The only difference about their voices this time? She doesn’t care about them anymore.
“The Tortured Poet’s Department” was released at midnight on April 19, with promises of a music video for the first track with Post Malone, “Fortnight,” debuting at 8 p.m. the next day.
In true Swift fashion, 15 extra songs — making this a “double album” with 31 tracks — were released two hours after the initial release. Incorporating sound from albums ranging from “Reputation” to “folklore,” Jack Antonoff and Aaron Dessner, alongside Swift, produced a sonically diverse album.
From western range in “Fresh Out The Slammer” and “I Can Fix Him (No Really I Can)” to ominous instrumentals in “Who’s Afraid of Little Old Me?,” Swift samples the best parts of her previous album’s sounds.
Swift’s romantic life has been nothing but public for the last year, but before this, she lived in the shadows with her former partner, Joe Alwyn. After the news of their breakup, many assumed that the album would center around its shocking end.
However, there appears to be more references on the album to Matty Healy, lead singer of The 1975, whom Swift dated for a mere few months in summer 2023.
Demonstrating that a short relationship can be just as crushing as a six year one, Swift doesn’t waver in exposing what really went down with Healy.
The most obvious tracks pointing to Healy are “The Smallest Man Who Ever Lived” and “But Daddy I Love Him.” Poking fun at Healy’s concert uniform, calling it a “Jehovah’s Witness suit,” Swift is unafraid to expose the bratty nature of a pill-seeking poser.
“So Long London” is one of Swift’s most heartbreaking songs on the album, reaching the same level of devastation as her previous ballads “All Too Well,” “Dear John” and “Would’ve, Could’ve, Should’ve.”
Alluding to her previous partner, Joe Alwyn, Swift offers some insight into how the relationship failed with the lines “I died on the altar waiting for the proof, you sacrificed us to the gods of your bluest days.” Referencing a previous bonus track, “You’re Losing Me,” from “Midnights,” Swift seems to admit that throughout her long relationship, marriage was never on the table.

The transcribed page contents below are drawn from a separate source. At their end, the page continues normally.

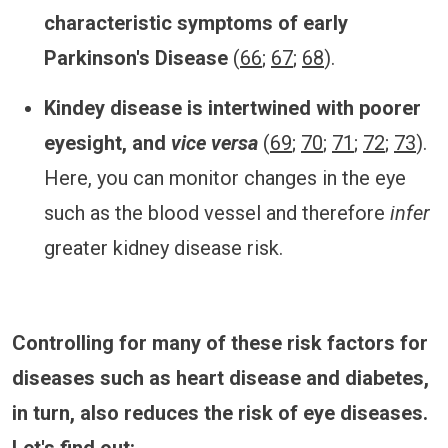
characteristic symptoms of early
Parkinson's Disease
(
66
;
67
;
68
).
Kindey disease is intertwined with poorer
eyesight, and
vice versa
(
69
;
70
;
71
;
72
;
73
).
Here, you can monitor changes in the eye
such as the blood vessel and therefore
infer
greater kidney disease risk.
Controlling for many of these risk factors for
diseases such as heart disease and diabetes,
in turn, also reduces the risk of eye diseases.
Let's find out:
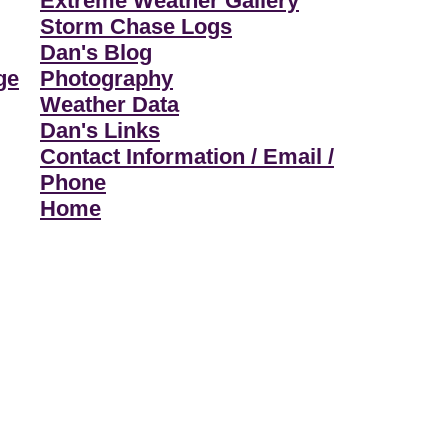
Extreme Weather Gallery
Storm Chase Logs
Dan's Blog
ge
Photography
Weather Data
Dan's Links
Contact Information / Email /
Phone
Home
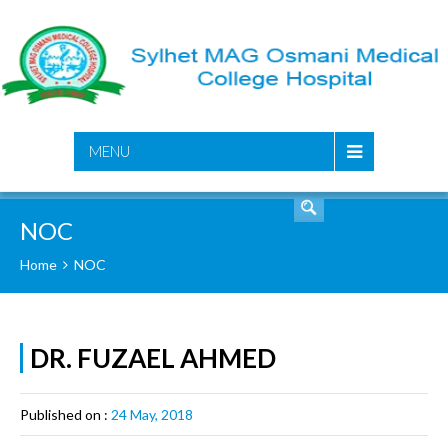
SEARCH
MENU
NOC
Home
NOC
DR. FUZAEL AHMED
Published on :
24 May, 2018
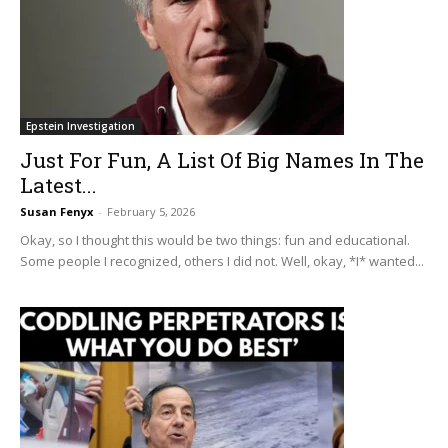
Epstein Investigation
Just For Fun, A List Of Big Names In The
Latest...
Susan Fenyx
-
February 5, 2026
Okay, so I thought this would be two things: fun and educational.
Some people I recognized, others I did not. Well, okay, *I* wanted...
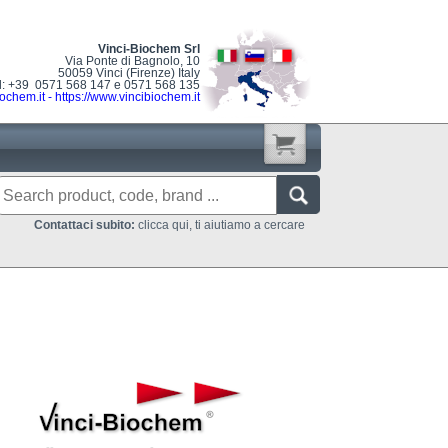
Vinci-Biochem Srl
Via Ponte di Bagnolo, 10
50059 Vinci (Firenze) Italy
l: +39 0571 568 147 e 0571 568 135
ochem.it
-
https://www.vincibiochem.it
Contattaci subito:
clicca qui, ti aiutiamo a cercare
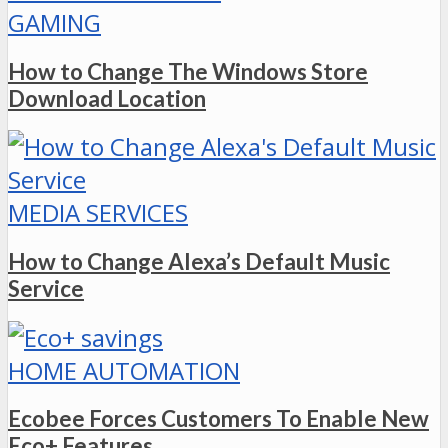
GAMING
How to Change The Windows Store
Download Location
MEDIA SERVICES
How to Change Alexa’s Default Music
Service
HOME AUTOMATION
Ecobee Forces Customers To Enable New
Eco+ Features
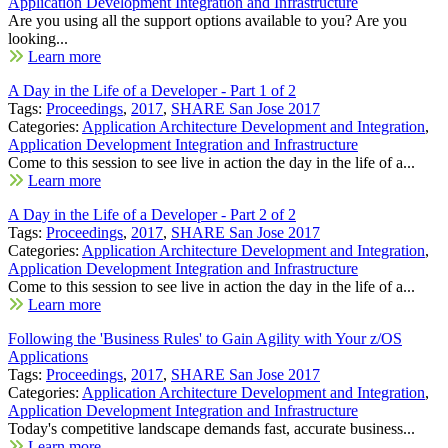
Application Development Integration and Infrastructure
Are you using all the support options available to you? Are you
looking...
Learn more
A Day in the Life of a Developer - Part 1 of 2
Tags:
Proceedings
,
2017
,
SHARE San Jose 2017
Categories:
Application Architecture Development and Integration
,
Application Development Integration and Infrastructure
Come to this session to see live in action the day in the life of a...
Learn more
A Day in the Life of a Developer - Part 2 of 2
Tags:
Proceedings
,
2017
,
SHARE San Jose 2017
Categories:
Application Architecture Development and Integration
,
Application Development Integration and Infrastructure
Come to this session to see live in action the day in the life of a...
Learn more
Following the 'Business Rules' to Gain Agility with Your z/OS
Applications
Tags:
Proceedings
,
2017
,
SHARE San Jose 2017
Categories:
Application Architecture Development and Integration
,
Application Development Integration and Infrastructure
Today's competitive landscape demands fast, accurate business...
Learn more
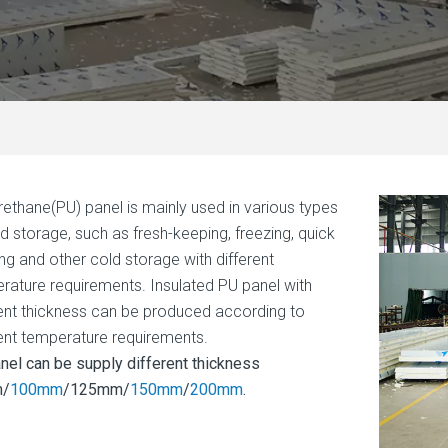
rethane(PU) panel is mainly used in various types
ld storage, such as fresh-keeping, freezing, quick
ing and other cold storage with different
rature requirements. Insulated PU panel with
rent thickness can be produced according to
rent temperature requirements.
nel can be supply different thickness
/
100mm
/125mm/
150mm
/
200mm
.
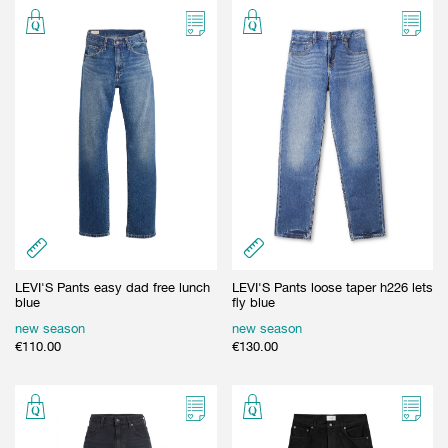
LEVI'S Pants easy dad free lunch
LEVI'S Pants loose taper h226 lets
blue
fly blue
new season
new season
€
110.00
€
130.00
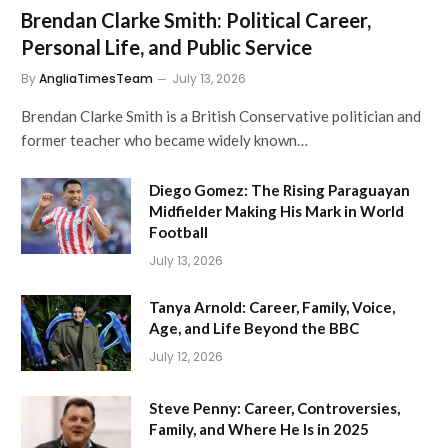
Brendan Clarke Smith: Political Career,
Personal Life, and Public Service
By
AngliaTimesTeam
July 13, 2026
Brendan Clarke Smith is a British Conservative politician and
former teacher who became widely known…
Diego Gomez: The Rising Paraguayan
Midfielder Making His Mark in World
Football
July 13, 2026
Tanya Arnold: Career, Family, Voice,
Age, and Life Beyond the BBC
July 12, 2026
Steve Penny: Career, Controversies,
Family, and Where He Is in 2025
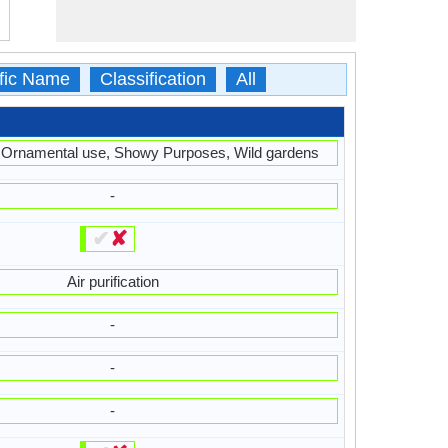
ific Name
Classification
All
 Ornamental use, Showy Purposes, Wild gardens
-
✔
✘
Air purification
-
-
-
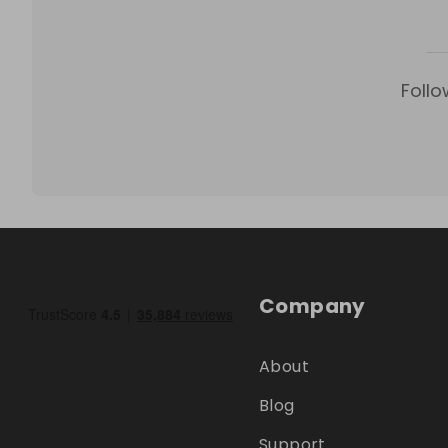
Follo
Company
About
Blog
Support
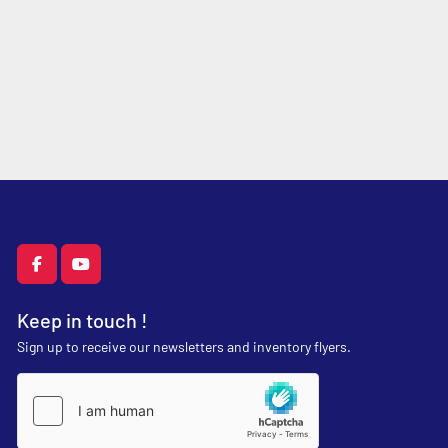
facebook
youtube
Keep in touch !
Sign up to receive our newsletters and inventory flyers.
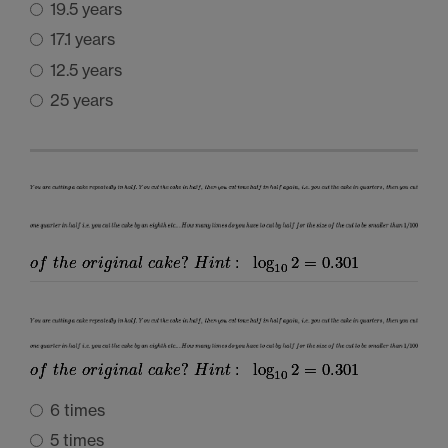
19.5 years
17.1 years
12.5 years
25 years
6 times
5 times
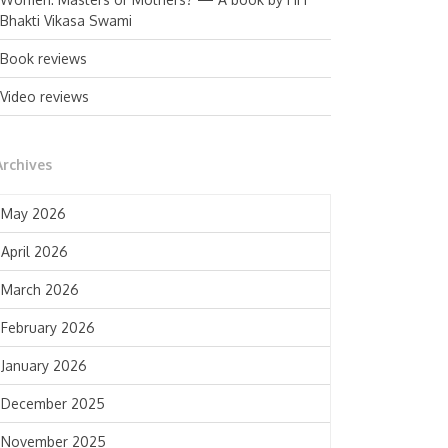
Bhakti Vikasa Swami
Book reviews
Video reviews
Archives
May 2026
April 2026
March 2026
February 2026
January 2026
December 2025
November 2025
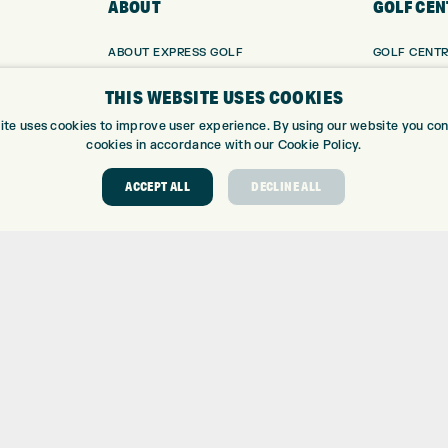
ABOUT
GOLF CEN
ABOUT EXPRESS GOLF
GOLF CENT
CONTACT
GOLF SHOP
THIS WEBSITE USES COOKIES
OPENING TIMES
CUSTOM FIT
EUROSELECT GOLF
CUSTOM PUT
ite uses cookies to improve user experience. By using our website you cons
cookies in accordance with our Cookie Policy.
WE’RE HIRING!
DRIVING RA
TOPTRACER
ACCEPT ALL
DECLINE ALL
GOLF COUR
GOLF LESS
REPAIR CEN
DEMO DAYS
 Number: 06037378 – UK Vat Number: GB905132951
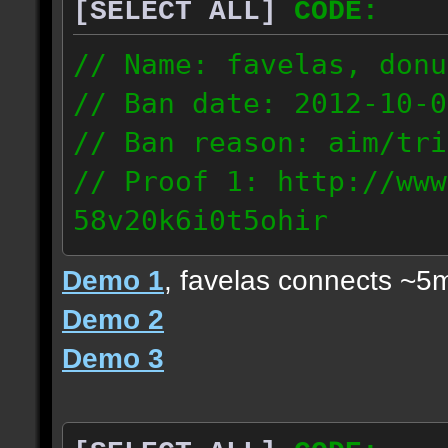
[SELECT ALL]
CODE:
// Name: favelas, donu
// Ban date: 2012-10-0
// Ban reason: aim/tri
// Proof 1: http://www
58v20k6i0t5ohir
// Proof 2: http://www
Demo 1
, favelas connects ~5
rzajqb3trqedxgc
Demo 2
// Proof 3: http://www
Demo 3
0g92zof7p53yjc3
178.5.66.151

In the track “Peter,” the artist references Peter Pan as a nod to her previous song “Cardigan.” Juxtaposing the lines “Peter losing Wendy” and “you’ll come back to me” from her previous work, she sings “Said you were gonna grow up, then you were gonna come find me.” Alas, these are just “Promises oceans deep, but never to keep.”
However, contrary to what many people may say, the singer doesn’t only excel by writing tales of her exes. Similarly to her previous albums “folklore” and “evermore,” Swift elicits story-telling as a mechanism for her prose in later tracks “Clara Bow,” “Cassandra” and “Robin.” Melodic and haunting, the second half of the album shifts from heartbreak and chaos to poetic prose of stories from long ago.
Songs like “So High School” are a breath of fresh youthful air in the drowning pool of sad prose. Along with “The Alchemy,” Swift may be referencing her relationship with Kansas City Chiefs football player Travis Kelce due to the on-the-nose lyrics “You know how to ball, I know Aristotle.” Though not heavy with songs of him that listeners can interpret, the ones present are full of wide-eyed devotion.
Ending with “The Manuscript,” Swift is looking back on the years of heartbreak and ahead to what could have been, singing “Looking backwards might be the only way to move forward.” Detailing all of the songs on her album as a manuscript, she is releasing her pain to relish only the memories.
In her most raw and real album yet, the singer demonstrates the enormous strides she has made in all her years releasing music. Reminiscing only to march forcefully ahead, Taylor Swift is done hiding.